First Medication to Treat Severe Frostbite Approved by the FDA

First Medication to Treat Severe Frostbite Approved by the FDA

On Wednesday, the U.S. Food and Drug Administration authorized the first drug to treat severe frostbite.

Eicos Sciences Inc. produces Aurlumyn, an injection used to treat adult severe frostbite and lower the risk of amputating a finger or toe.

According to a release from the FDA’s Center for Drug Evaluation and Research, Dr. Norman Stockbridge, director of the division of cardiology and nephrology, “this approval provides patients with the first-ever treatment option for severe frostbite.” “Having this new option provides physicians with a tool that will help prevent the lifechanging amputation of one’s frostbitten fingers or toes.”

When the skin and underlying tissues are harmed by low temperatures, it can result in frostbite. The usual course of treatment is to cover the injured skin region with blankets or submerge it in warm water.

Usually, there are three phases to frostbite; severe frostbite is the last stage, which causes numbness and hard, black skin from dying skin cells. The Cleveland Clinic states that large blisters may form on the skin a day or two after exposure to the cold and that skin damage may be irreversible.

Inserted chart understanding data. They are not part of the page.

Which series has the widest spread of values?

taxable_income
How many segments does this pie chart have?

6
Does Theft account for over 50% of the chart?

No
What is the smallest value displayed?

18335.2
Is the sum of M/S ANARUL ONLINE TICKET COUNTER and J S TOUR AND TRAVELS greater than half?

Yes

An amputation may be necessary for the frostbitten extremity if the underlying tissues have frozen and the blood supply has stopped.

The main component of Aurlumy is iloprost, a vasodilator—a kind of medication that widens blood arteries to facilitate blood flow and inhibit clotting. In 2004, it was first authorized to treat pulmonary arterial hypertension.

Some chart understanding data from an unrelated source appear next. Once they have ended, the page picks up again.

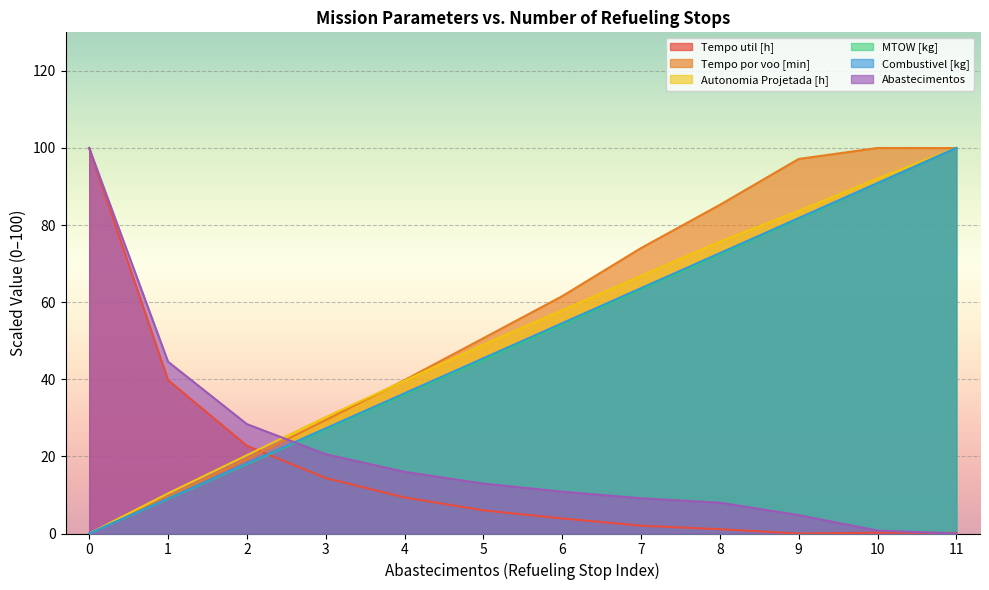

Which series has the largest range (max minus min)?

Tempo util [h]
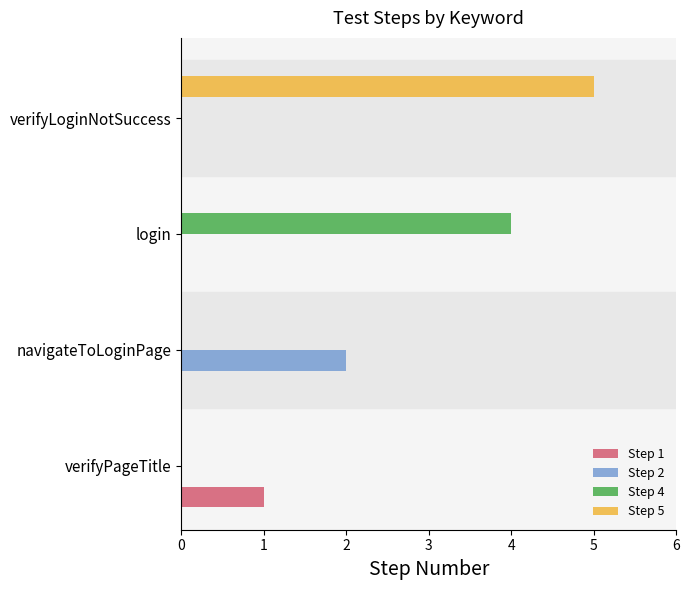

What is the total value across all series at verifyLoginNotSuccess?

5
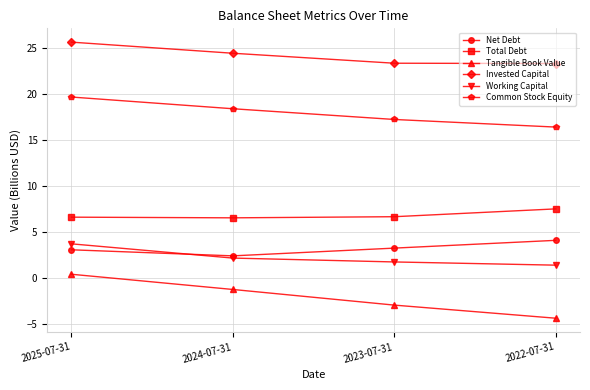

Which series has the largest range (max minus min)?

Tangible Book Value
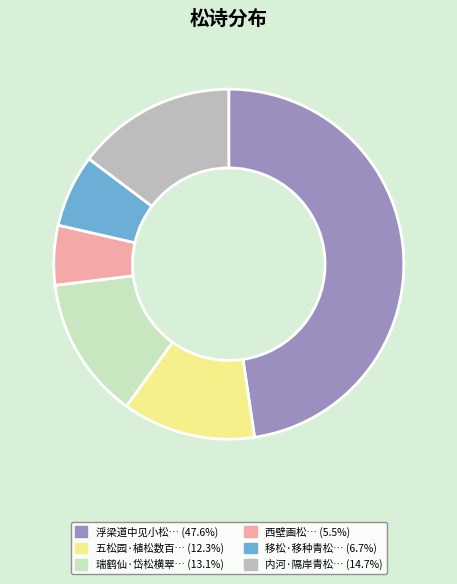

Is the sum of 浮梁道中见小松… (47.6%) and 瑞鹤仙·岱松横翠… (13.1%) greater than half?

Yes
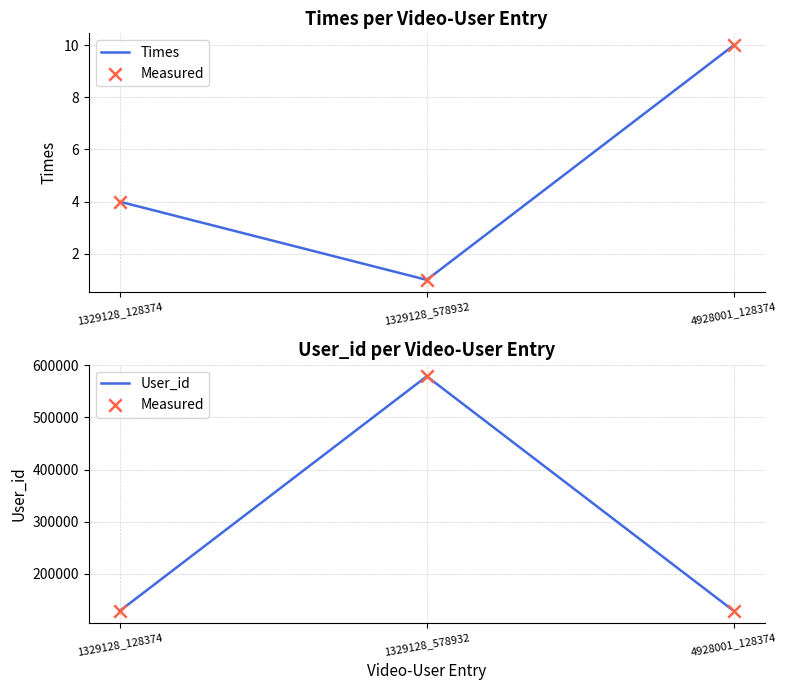

Which series has the largest total across all categories?

Measured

Researchers looked at 47 adults with severe frostbite in a controlled experiment; aspirin was administered via vein along with conventional treatment. Three groups were formed out of these.

The medication was given intravenously to the first group for up to six days, six hours a day. The drugs given to the two surviving groups were not authorized for treating frostbite. These same drugs were administered with iloprost to the second group and not with it to the third.

Seven days following their first frostbite, the patients underwent bone scans to determine if they would require the amputation of at least one finger or toe.

In contrast to 19% of patients in group two and 60% of patients in group three, none of the patients in the first group receiving iloprost alone had bone scans on the seventh day that suggested they would require an amputation.

Additionally, the groups getting iloprost alone or in conjunction with other medication had considerably less anomalies in the bone scan.

“Most patients had follow-up information on whether they subsequently underwent at least one finger or toe amputation,” the FDA release said. “The need for amputation was consistent with the bone scan findings.”

Aurlumyn’s most frequent side effects during the trial were flushing, headaches, nausea, vomiting, dizziness, palpitations in the chest, elevated heart rate, and low blood pressure.